28 May 2016

what's past is prologue.

Once upon a time I had a blog. I shan't link to it, as it's very old and not of particular interest. For several reasons, though, I've come to think that now is a suitable time in my life to start a new one. There are, delightfully, three reasons—or, at least, my reasons fit in three sets.

First: I've been doing a lot of cleaning lately. I'm home for the summer and my room has closet space which my parents need for storage. The archaeology involved has left me a little appalled with how little of high school I seem to remember clearly. In some ways this is for the best. It's certainly understandable: I was coping with depression for much of this time, which can do strange things to your memory. I'm working on not beating myself up for all this, but the experience has left me with a desire to keep better records of my reading and my thoughts so as to preserve more memories to the future. After all, I'm a writer; writers, whatever else we may be, are abnormally afraid of death. I'd prefer not to cease to be before my pen has gleaned my teeming brain.

Second: It's summer break. I'm a born academic, and I have historically a great deal of trouble transitioning to break after a term. The instinctual sense that I'm failing to see to something very important continues to plague me for quite a while. Giving myself projects and assignments to work on gives me a structure the lack of which would distress me extremely and make me rather dire and aimless. I haven't got a fainting-couch, so I need work to do. Besides which I could use something to make me practice my writing over break when I'm not doing academic essays. Also, summer break means being apart from most people I know (hi Jen); might as well try and stay in touch.

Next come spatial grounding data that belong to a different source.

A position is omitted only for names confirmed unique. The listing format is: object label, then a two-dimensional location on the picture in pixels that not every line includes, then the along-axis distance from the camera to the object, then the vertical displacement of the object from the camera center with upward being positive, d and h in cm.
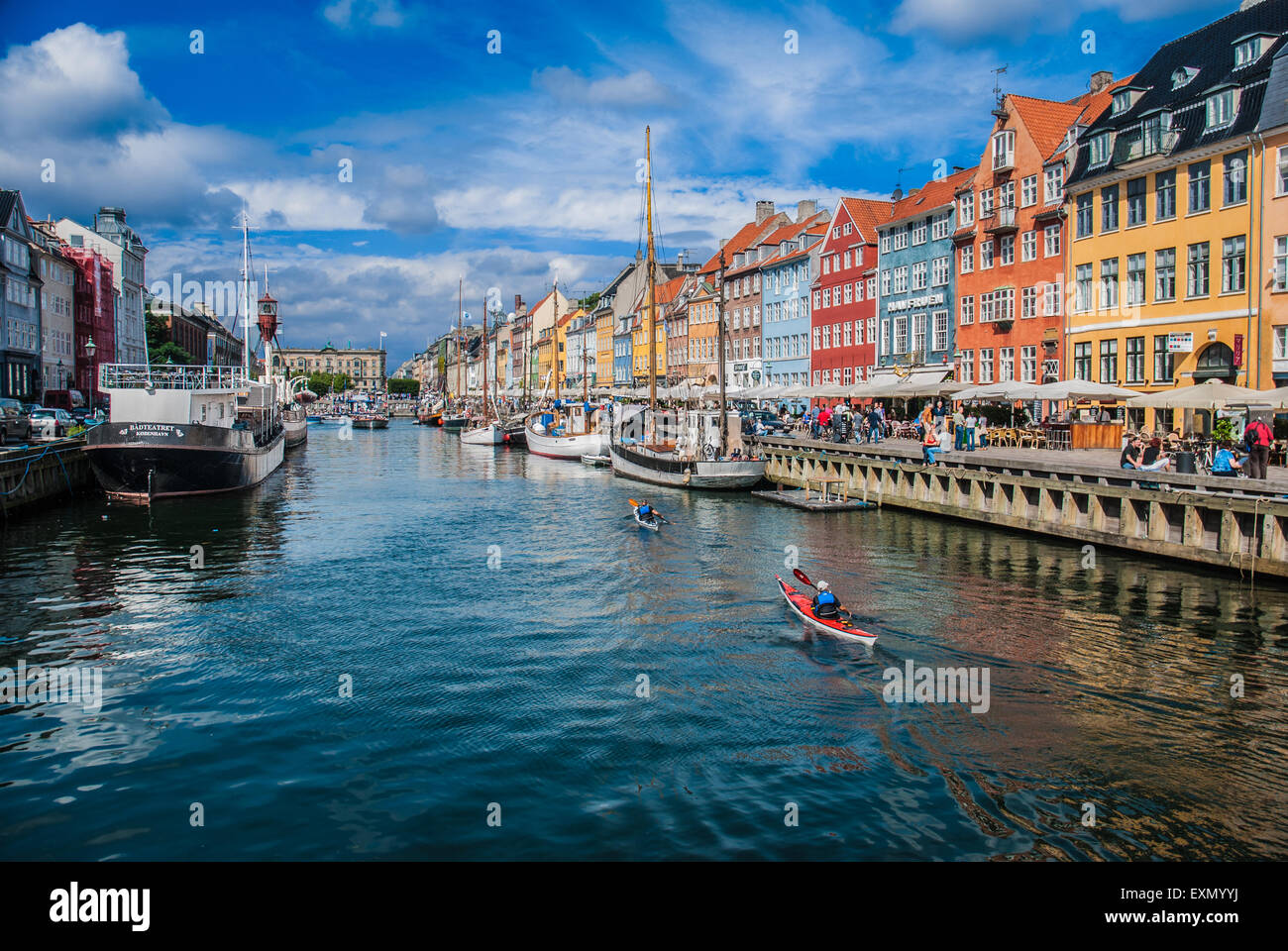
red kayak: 1597 -338
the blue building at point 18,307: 6298 +860
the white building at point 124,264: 9350 +1743
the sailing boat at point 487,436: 8556 -80
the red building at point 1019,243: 4744 +922
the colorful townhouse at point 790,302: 7494 +970
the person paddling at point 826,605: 1645 -312
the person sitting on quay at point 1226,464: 2414 -119
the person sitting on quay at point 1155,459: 2611 -114
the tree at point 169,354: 11338 +928
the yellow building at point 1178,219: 3553 +806
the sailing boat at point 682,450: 4209 -125
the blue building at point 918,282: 5691 +861
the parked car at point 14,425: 4106 +37
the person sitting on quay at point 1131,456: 2691 -106
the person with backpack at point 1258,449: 2338 -80
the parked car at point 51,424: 4461 +44
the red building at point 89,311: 8250 +1064
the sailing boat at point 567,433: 6494 -52
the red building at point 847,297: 6606 +886
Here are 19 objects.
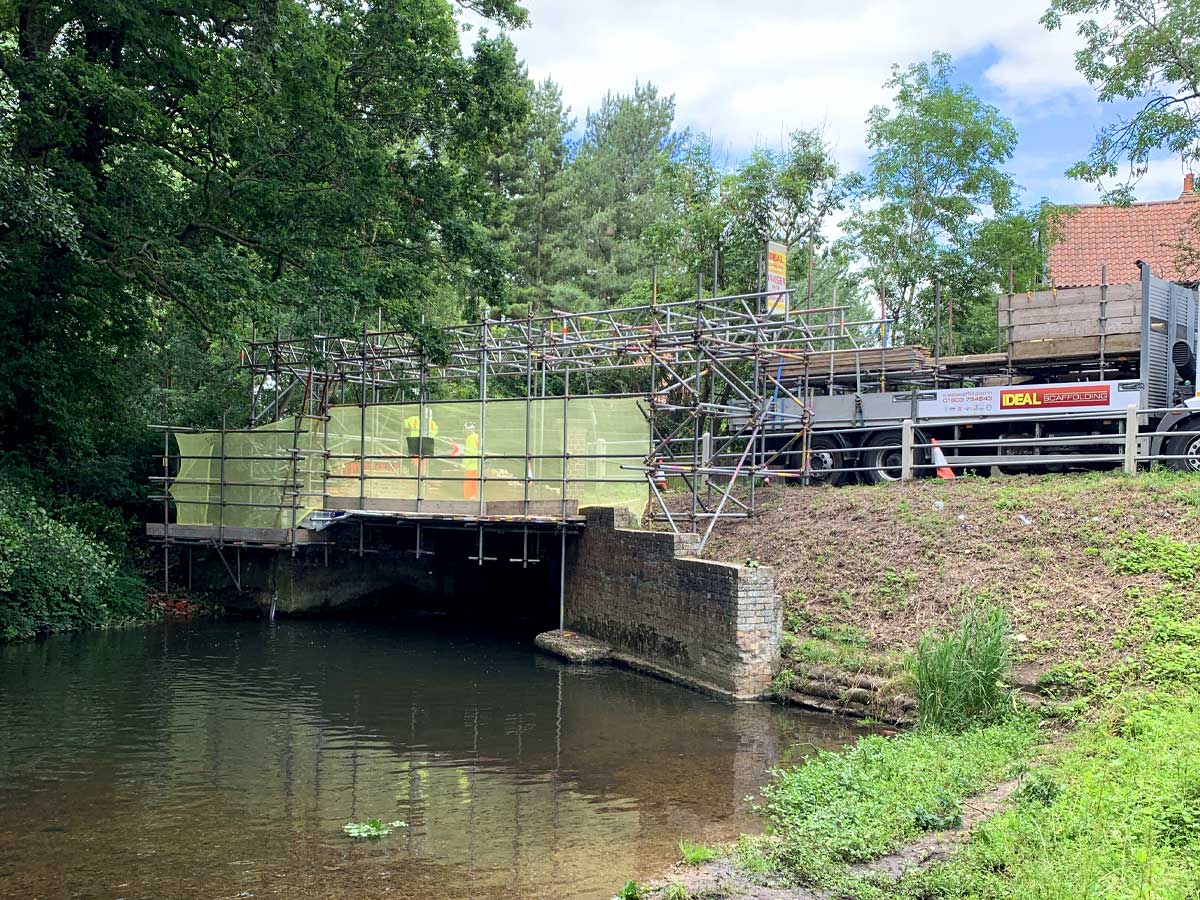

Third: I have writing and photos which want somewhere to go—scraps of essays that I only need the final excuse to finish, ideas that'll drive me mad(der) if they've got nothing to do but work their way around my head, pictures—like the one at the top of the post—that I'm unreasonably proud of but haven't shown to many people at all. Finishing and polishing for blog purposes could also, ideally, help me to work through my anxiety-related hang-ups about sharing my writing and other creative work.

Et voilà. I've called it "notes towards a definition," though what I'm defining is purposely ambiguous. Myself? Not sure I'm prepared to admit to that. Perhaps all I mean is an attempt towards definition itself in the sense of clarity. In that case this is, like all other writing, an attempt at turning darkness into light. We'll see.

I intend to post weekly at the least. I do hope you'll join me.

"Why does anybody tell a story? It does indeed have something to do with faith—faith that the universe has meaning, that our little human lives are not irrelevant, that what we choose to say or do matters; matters cosmically." — Madeleine L'Engle. (I’ve yet to find a proper source for this quotation, and of course I’ll update the post the very minute anyone provides me one. normally I wouldn’t post without—but it sounds like her. besides that I looked it up after I’d been watching Call the Midwife with my mother, & when I saw it I immediately heard it in my head in Vanessa Redgrave’s voice, which means it must be very wise indeed.)

26 May 2016

theses.

o dark dark dark. they all go into the dark,
the vacant interstellar spaces, the vacant into the vacant,
the captains, merchant bankers, eminent men of letters,
the generous patrons of art, the statesmen & the rulers, 
distinguished civil servants, chairmen of many committees, 
industrial lords & petty contractors, all go into the dark,
& dark the sun & moon, & the almanach de gotha, 
& the stock exchange gazette, the directory of directors, 
& cold the sense & lost the motive of action. 
& we all go with them, into the silent funeral,
nobody's funeral, for there is no one to bury.
i said to my soul, be still, & let the dark come upon you,
which shall be the darkness of God. 

♥ ♥ ♥

i am not resigned to the shutting away of loving hearts in the hard ground.
so it is, & so it will be, for so it has been, time out of mind:
into the darkness they go, the wise & the lovely. crowned
with lilies & with laurel they go: but i am not resigned.

♥ ♥ ♥

& for all this, nature is never spent;
there lives the dearest freshness deep down things;
& though the last lights off the black west went
oh, morning, at the brown brink eastward, springs—
because the Holy Ghost over the bent
world broods with warm breast and with ah! bright wings.